If you are interested in learning more about research on mentor relationships for companies, check out https://ambition-in-motion.com/companies.

Wed 24 June 2020
I recently joined an executive peer mentoring initiative led by Ambition In Motion (https://ambition-in-motion.com). A big part of the reason is that my coaching practice, (www.coachfortomorrow.com) is continuing to expand in leadership development, career development and management, and career transition. I’m now also part of another new initiative, Culture Fit 20/20 (https://culturefit2020.com), and I’m extremely interested in views from an HR executive’s desk on employee well-being, engagement, training and development.
 
What intrigues me about the mentoring focus is how the AIM team did a “work orientation” assessment as a key basis for pairing me with another leader, Geoff McCuen. We’ve been introduced, met again, and have discovered that we’re really closely aligned in our outlook on life and career. We each share a sense that the calling or purpose behind what we do as a career or job, is critical. So we’re both excited to be speaking together, and affirming of AIM’s process in connecting the two of us. A part of this was the power of story – the types of questions we asked each other nudged us to be open and authentic. As part of articulating the “why” behind what I do, I found myself remembering key people and conversations en-route to my deciding on coaching as my next career.
 
Another facet of this is the notion of “peer mentoring”. Most of us probably equate a mentor as a more senior, more skilled, more experienced sage, giving the benefit of his or her experience and wisdom to a younger, developing professional. Our thinking is shaped by centuries of tradition (the development of novice-apprentice-journeyman from the guilds of the middle ages) to the more recent Jedi Master-Padawan apprentice from the Star Wars franchise. I remember realizing with a shock years ago that I was no longer the “new guy” at IBM but had become one of the “veterans”.
 
But why not “peer” mentoring? One way to look at this could be “networking on steroids”. Or, think of this quote from the book of Proverbs - “As iron sharpens iron, so one person sharpens another” (Proverbs 27:17). Each of us can both add value and perspective to another, and learn from the other.
 
Looking forward to our next conversations!
Mon 17 August 2020
This week I had my second meeting with my Peer Mentor and it was another good one.   Each time we meet Garrett has a recommended agenda that ensures each meeting will be productive and avoids the “So, what do you want to talk about today” condition that can be stifling.  However, he always gives us permission to deviate from “the script” and go wherever the moment takes us. The topic was “Collaboration” and this time we stuck to the agenda.  We were asked to share the biggest challenge facing us currently, but that wasn’t all.  We were supposed to ask our mentor to assist us with the challenge – not just give advice on how to deal with it.  

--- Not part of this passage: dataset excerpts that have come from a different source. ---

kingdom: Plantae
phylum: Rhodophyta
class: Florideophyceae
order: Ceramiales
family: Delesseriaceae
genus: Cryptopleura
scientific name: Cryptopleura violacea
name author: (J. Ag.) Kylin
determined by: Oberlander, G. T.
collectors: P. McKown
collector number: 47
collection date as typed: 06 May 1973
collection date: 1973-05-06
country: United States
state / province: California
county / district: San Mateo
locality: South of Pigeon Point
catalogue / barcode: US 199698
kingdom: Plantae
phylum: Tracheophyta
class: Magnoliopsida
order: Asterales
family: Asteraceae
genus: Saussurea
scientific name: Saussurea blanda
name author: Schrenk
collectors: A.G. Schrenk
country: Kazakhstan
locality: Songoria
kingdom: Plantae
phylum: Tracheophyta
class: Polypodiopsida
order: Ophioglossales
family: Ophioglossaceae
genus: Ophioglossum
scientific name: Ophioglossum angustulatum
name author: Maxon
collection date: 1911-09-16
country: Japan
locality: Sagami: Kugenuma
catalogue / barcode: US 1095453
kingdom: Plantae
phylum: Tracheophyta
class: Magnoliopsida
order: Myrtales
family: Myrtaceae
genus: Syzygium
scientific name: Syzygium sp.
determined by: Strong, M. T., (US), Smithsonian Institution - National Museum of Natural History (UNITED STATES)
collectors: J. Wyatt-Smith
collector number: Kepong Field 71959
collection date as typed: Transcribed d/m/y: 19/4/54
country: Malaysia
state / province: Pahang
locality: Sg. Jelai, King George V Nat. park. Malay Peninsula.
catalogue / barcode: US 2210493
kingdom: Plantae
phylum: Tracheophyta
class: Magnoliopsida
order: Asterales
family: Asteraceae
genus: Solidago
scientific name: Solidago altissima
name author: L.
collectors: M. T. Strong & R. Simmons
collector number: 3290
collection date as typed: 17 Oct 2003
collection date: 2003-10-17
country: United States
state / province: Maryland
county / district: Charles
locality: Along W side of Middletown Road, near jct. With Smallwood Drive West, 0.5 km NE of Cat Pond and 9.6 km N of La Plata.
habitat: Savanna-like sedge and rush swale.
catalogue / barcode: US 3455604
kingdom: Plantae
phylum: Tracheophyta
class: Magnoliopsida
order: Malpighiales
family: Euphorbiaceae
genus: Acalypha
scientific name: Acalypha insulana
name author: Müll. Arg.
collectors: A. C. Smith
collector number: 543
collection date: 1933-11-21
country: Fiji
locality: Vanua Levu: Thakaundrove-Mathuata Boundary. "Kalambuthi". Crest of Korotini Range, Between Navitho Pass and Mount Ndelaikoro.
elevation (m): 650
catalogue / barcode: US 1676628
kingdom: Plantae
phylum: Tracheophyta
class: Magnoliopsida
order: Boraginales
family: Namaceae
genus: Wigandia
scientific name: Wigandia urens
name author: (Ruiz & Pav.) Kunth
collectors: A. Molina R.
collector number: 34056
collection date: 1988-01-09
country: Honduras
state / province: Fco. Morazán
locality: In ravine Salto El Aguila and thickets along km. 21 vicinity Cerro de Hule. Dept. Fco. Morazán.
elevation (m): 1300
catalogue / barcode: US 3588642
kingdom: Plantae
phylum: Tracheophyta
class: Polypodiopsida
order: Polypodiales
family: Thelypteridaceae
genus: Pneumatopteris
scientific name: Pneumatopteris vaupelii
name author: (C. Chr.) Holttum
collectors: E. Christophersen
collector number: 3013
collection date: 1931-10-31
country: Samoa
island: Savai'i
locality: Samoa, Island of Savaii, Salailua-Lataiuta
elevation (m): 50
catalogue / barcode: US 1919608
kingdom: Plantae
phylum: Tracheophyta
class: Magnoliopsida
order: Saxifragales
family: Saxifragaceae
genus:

When I first read that I thought, “Since my biggest challenge is something I need to do at/for work and Mike can’t work on that, I better pick some other challenge that he can help with.”   Then, when I shared this thought with Garrett he pushed back.  “Why limit Mike and possibly miss a great opportunity for him to collaborate with you?”   That’s when I realized that this sort of pre-qualifying others for their help is something that I do a lot.   How many times at work, at home, at church, or elsewhere have I faced a situation that I could use some help but I tell myself, “(that person) can’t help you with that”, so I never ask.   Even when that person is there to help!   

I don’t know if this is function of pride (I don’t really need the help), or trying to save the other person from having to say, “Sorry, I can’t help with that”, or being afraid that they may reject me and refuse to help.   Whatever it is, I’m sure that it has cost me many many hours and dollars trying to struggle on my own.  Further, how many people have I denied the opportunity to be helpful to me.  When I do that it is truly lose-lose. 

After this session, I’ve decided that I would be more open with those around me who may have abilities that I’m unaware of that would be perfect for my present challenge.   Who is in your circle that would be happy to help you in ways that you didn’t even know they could?